Louis Braille’s Birthday: Jan. 4, 2006
“We were able to catch a mistake on this one before it went live, thanks to one of our staff. When I sent the original draft around the company, one our engineers told me I had a typo. I was really confident I had been careful, so I asked him how he knew and he said, ‘well, I’m blind.’ He was able to see the mistake—an extra dot on each of the Os—because he still had 1% of his sight remaining. I was so grateful that he was able to catch that.”

“It’s always amazing to know a simple doodle can have an impact. After this went up a Canadian non-profit supporting the visually impaired wrote us to say just because of our doodle, web traffic to their website increased by ten-fold.”

Valentine’s Day: Feb. 14, 2007

“It was a design decision,” says Hwang “to have the strawberry represent the G and the stem represent the L. But I guess the stem was too short and people didn’t make the connection. I was getting phone calls in the middle of the night after it went up saying we forgot the L. So I knew it was going to be a long day.”

“The connections our users came up with to figure out the meaning of the missing L were amazing—things I wouldn’t have thought of in my wildest dreams—like it was a tribute to the 16th century poet Barnabe Googe. Apparently he wrote quite often about unrequited love. Some made a connection to a bassist Debbie Googe, part of My Bloody Valentine. So many theories were going around that we had to put out an official company blog post to users telling them that the stem was the L.”

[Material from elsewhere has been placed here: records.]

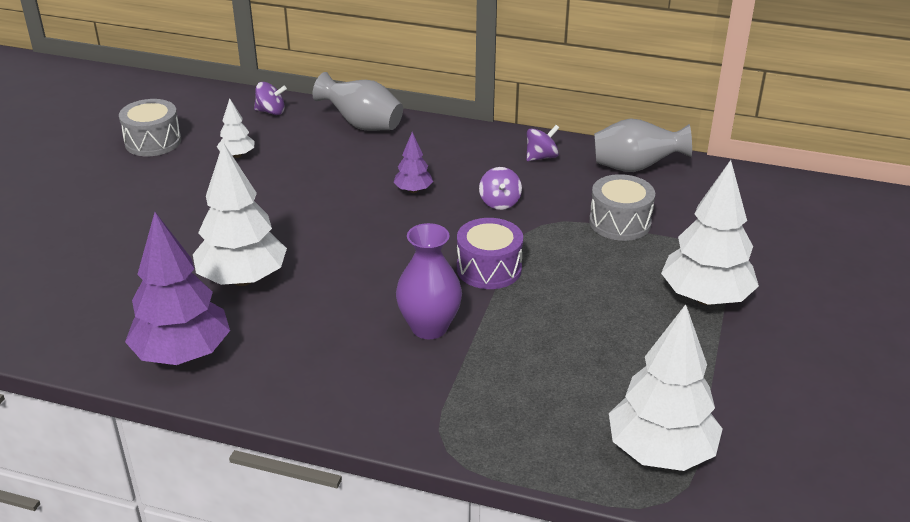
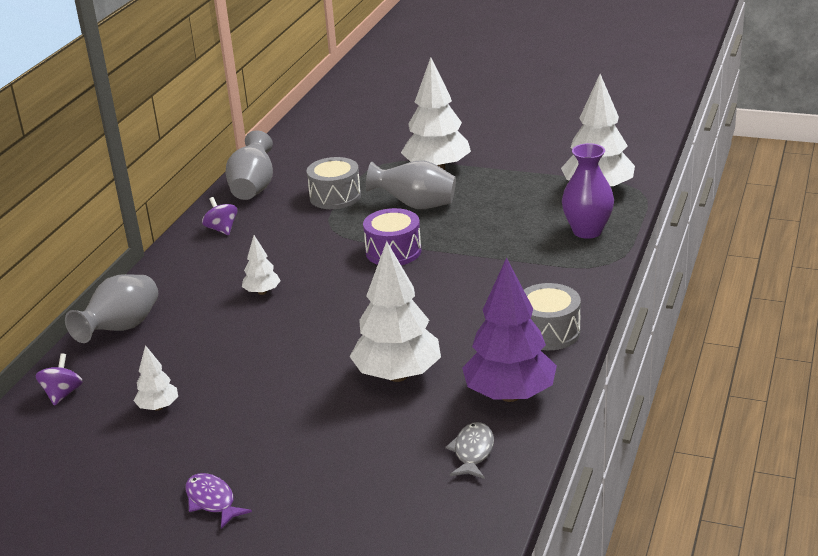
camera: 85 degrees left, 5 degrees down
grey drum [119,99,181,156] -> grey drum moved to [524,283,581,350]
purple tree [393,132,433,193] -> white tree [242,235,281,295]
purple vase [396,223,462,339] -> purple vase moved to [562,143,614,239]
purple spinning top [479,167,522,210] -> none
none -> purple fish [185,473,252,529]
none -> grey vase [366,160,456,209]
none -> grey fish [446,422,494,479]

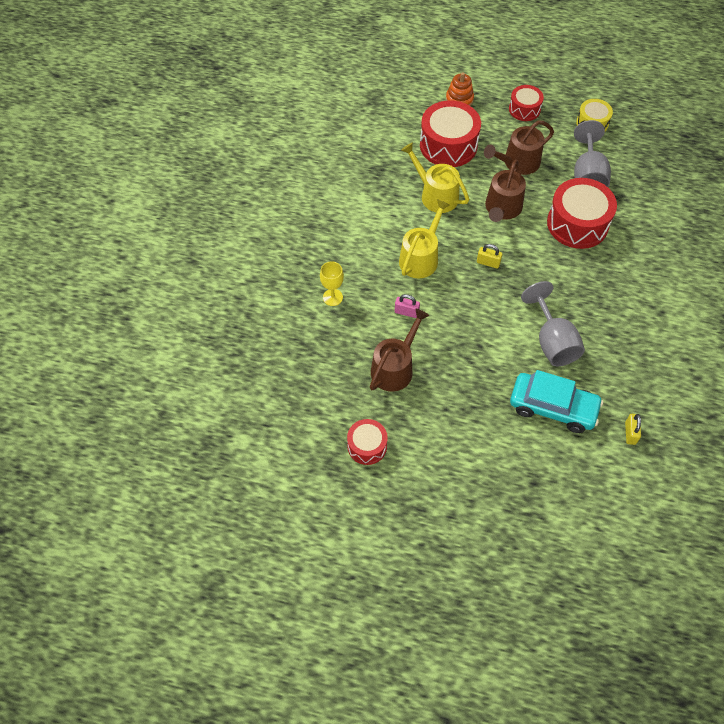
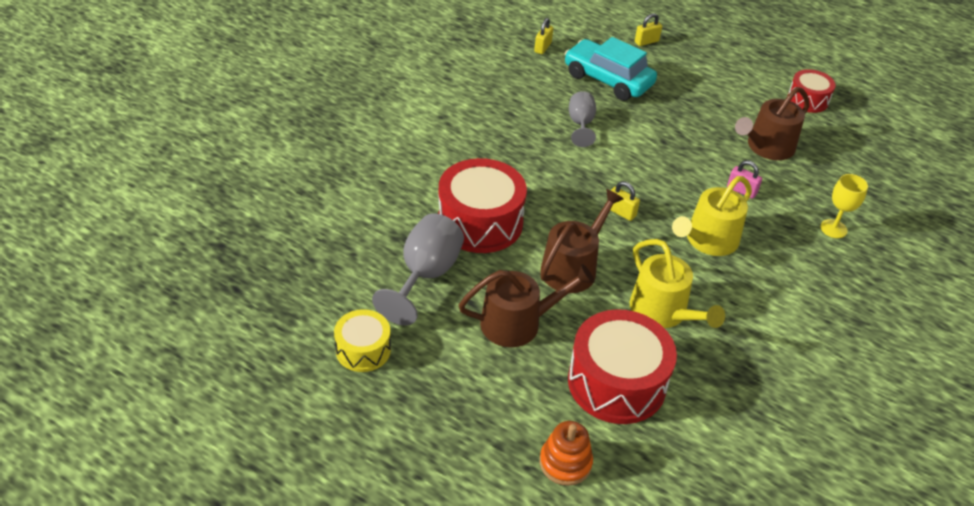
camera: 165 degrees left, 15 degrees down
red drum [509,85,544,121] -> none
grey goblet [521,281,585,366] -> grey goblet [569,91,596,147], size x0.61
none -> yellow padlock [635,13,662,46]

New Year’s Day and 25 Years of TCP/IP

“One of the key internet anniversaries fell on January 1st, the invention of TCP/IP—a set of communications protocols that powers the internet—and since we traditionally do a New Year’s doodle,” says Hwang, “we were struggling to come up with a design that could work for both. We finally embedded a hidden message in the confetti ‘SYN SYN/ACK and ACK’ which any network engineer will recognize.”